The best data dictionaries live in a system of record connected to the data source itself. Tools like Unity Catalog on Databricks or Alation surface the dictionary and governance on the same platform as the end query. This makes is more efficient for users as well as more transparent to keep updated.
That being said, I have found it useful to start with a simple, collaborative tool like Google Sheets to get things started. Use this as your structure for a few months until the necessary information is curated and you align on the data elements that really matter. You can do your research on a more robust system at the same time as you generate version 1.
This is as much about company culture as anything. At Intercom, we would have a Coda page because that is our main tool for documenting and sharing work like a data dictionary. There's nothing wrong with a Word doc or Excel file if that is something people will consistently rely on for this. Your job is to figure out what the medium is that the company will respond to.
Whatever format you pick, spending time to socialize your ideas and get buy-in from the other key stakeholders will matter a lot too. Where I have seen efforts like this fail is when one group in isolation decides to make a data dictionary or define metrics and impose that output on the rest of the company. They probably don't understand the full business or the nuances and needs of different teams. Only if you get the right parties together to agree will it be a successful effort.
The best way of creating a data dictionary is to store it in a shared, accessible document, or on a database. Every item in the dictionary should be comprised of its name, definition, source and how it is used. Google Sheets, Smartsheets, Confluence and a dedicated metadata management platform are tools that come in handy here. Make certain it is easy for users to understand. Also, categorize by function or department for quick searching. It is absolutely crucial to keep updating this document, with clear ownership being maintained. This is important to stay relevant and ensure that all stakeholders remain on the same page when it comes to data terms and understanding.
I tend to like to use a Google Sheet to build this to make sure you have a more table-based structure. Setting not only the attribute name, definition, source of data, systems that store, edit, create, etc.
This tends to be the easiest format in my experience for managing and being able to have tabs to support various tables (customers, product, activity, etc.) attributes.
A data dictionary holds remarkable importance, often overlooked because it's perceived as low-value documentation. However, I've found that neglecting it can lead to critical issues. Definitions, KPIs, and leading indicators may become consolidated in a few minds within the organization, posing significant risk. Alternatively, as organizations scale, maintaining consistency becomes challenging, hindering alignment across functions.

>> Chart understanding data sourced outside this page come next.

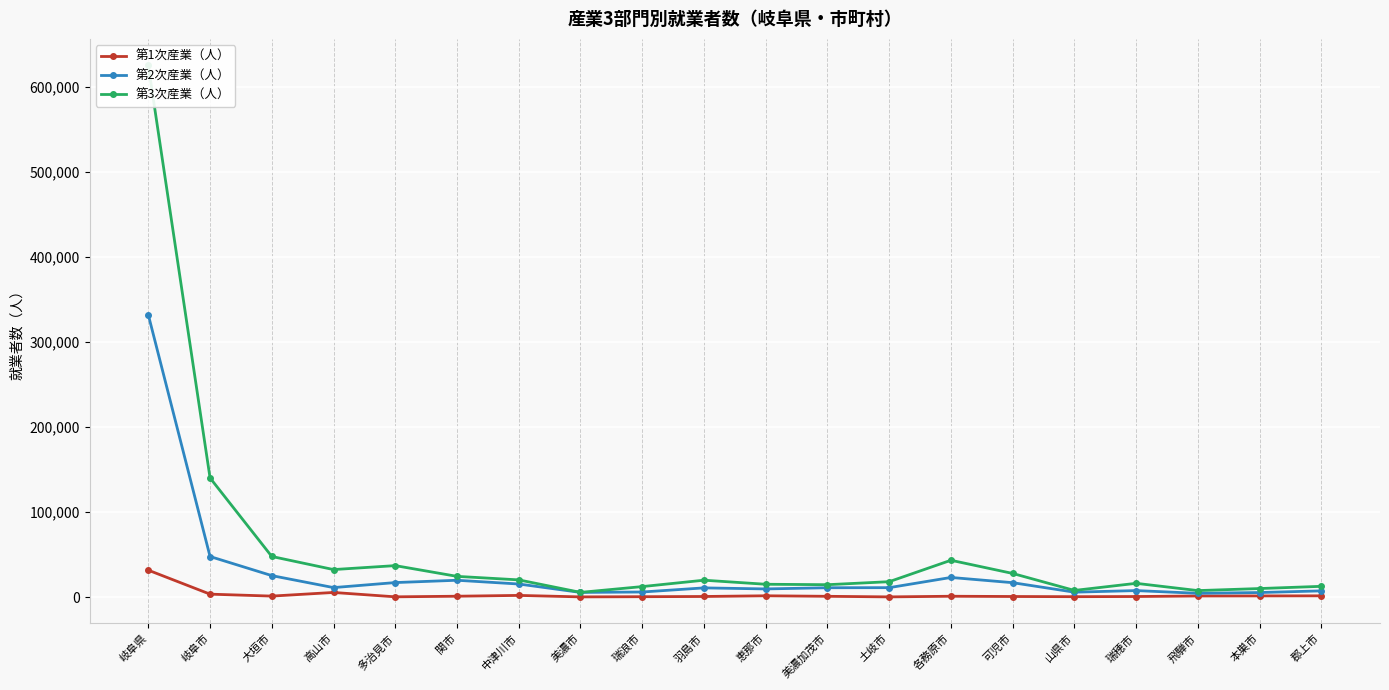

Which series has the largest total across all categories?

第3次産業（人）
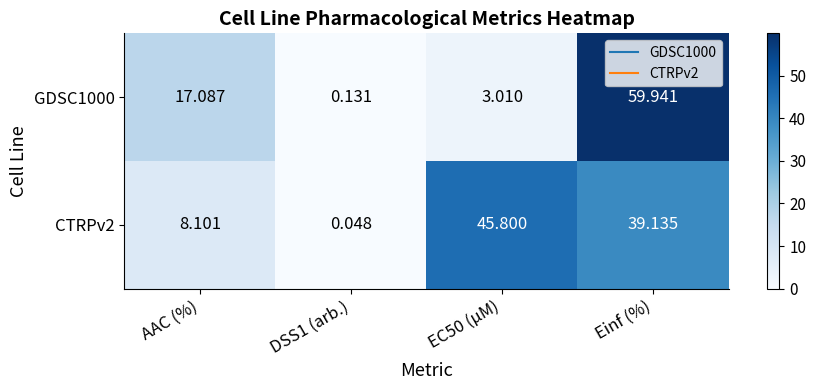

At which category does the chart reach its peak across all series?

Einf (%)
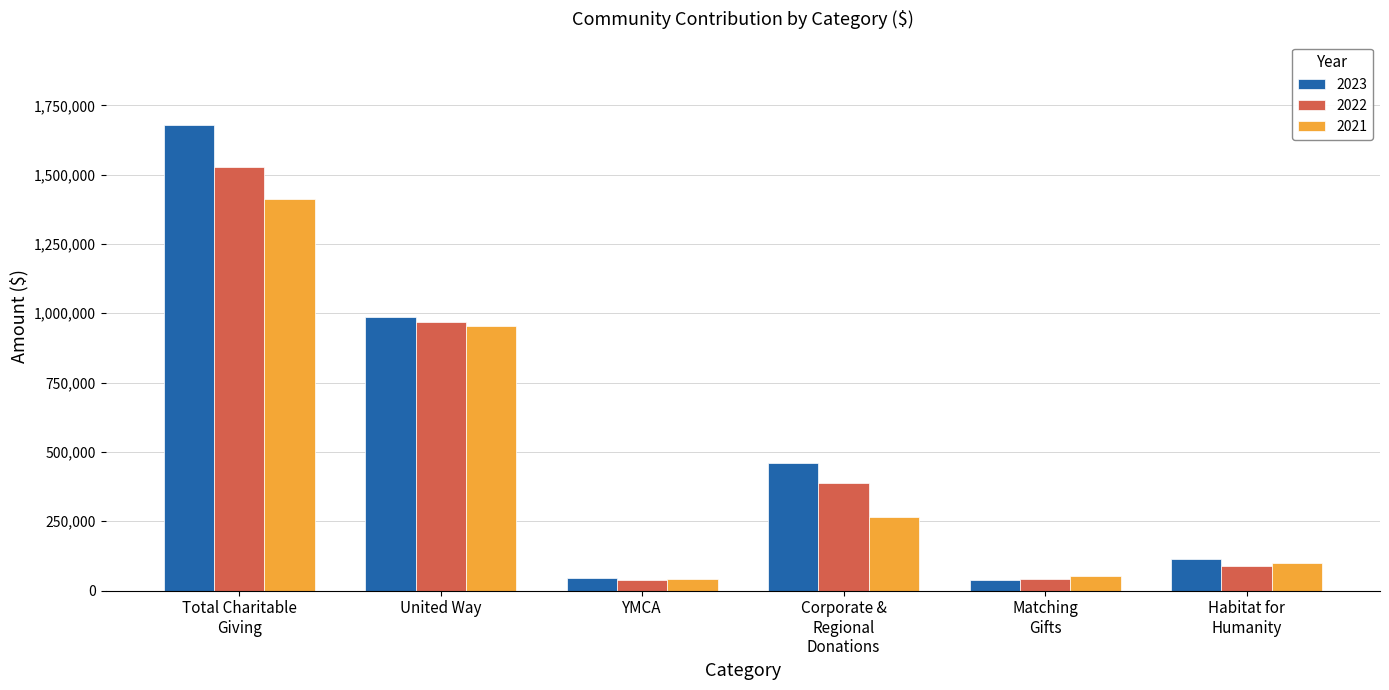

What is the average value of the 2022 series?

509167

There's no one-size-fits-all format for creating a data dictionary; what matters is starting the process.
The best format is one that's accessible, easily digestible by various audiences, and easily updatable.
A data dictionary isn't static; it must evolve alongside changing definitions. New metrics are introduced, old ones deprecated, making it a living document essential for meeting the evolving reporting needs across the organization.
The most effective data dictionaries I've encountered were built using simple tools like Google Docs or Sheets. By logging different terminologies, their definitions, calculation methods, usage contexts, and examples, you create a foundational resource. Incorporating version control and regular updates, along with stakeholder collaboration, ensures alignment and consistency in language across the organization.